What you should do:
Rewrite the material below, substituting "Amersfoort" for every occurrence of "Utrecht" and leaving everything else unchanged. Omit the pictures from your answer.

(Provided entries begins)

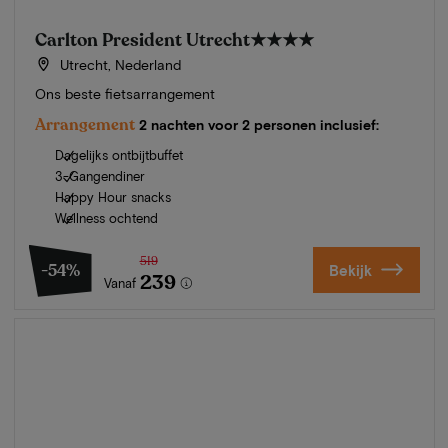
Carlton President Utrecht
★★★★
Utrecht, Nederland
Ons beste fietsarrangement
Arrangement
2 nachten voor 2 personen inclusief:
Dagelijks ontbijtbuffet
3-Gangendiner
Happy Hour snacks
Wellness ochtend
519
-54%
Bekijk
239
Vanaf
Zomer in Zeeland
Ontdek onze mooiste hotels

(Provided entries ends)

Final answer:
Carlton President Amersfoort
★★★★
Amersfoort, Nederland
Ons beste fietsarrangement
Arrangement
2 nachten voor 2 personen inclusief:
Dagelijks ontbijtbuffet
3-Gangendiner
Happy Hour snacks
Wellness ochtend
519
-54%
Bekijk
239
Vanaf
Zomer in Zeeland
Ontdek onze mooiste hotels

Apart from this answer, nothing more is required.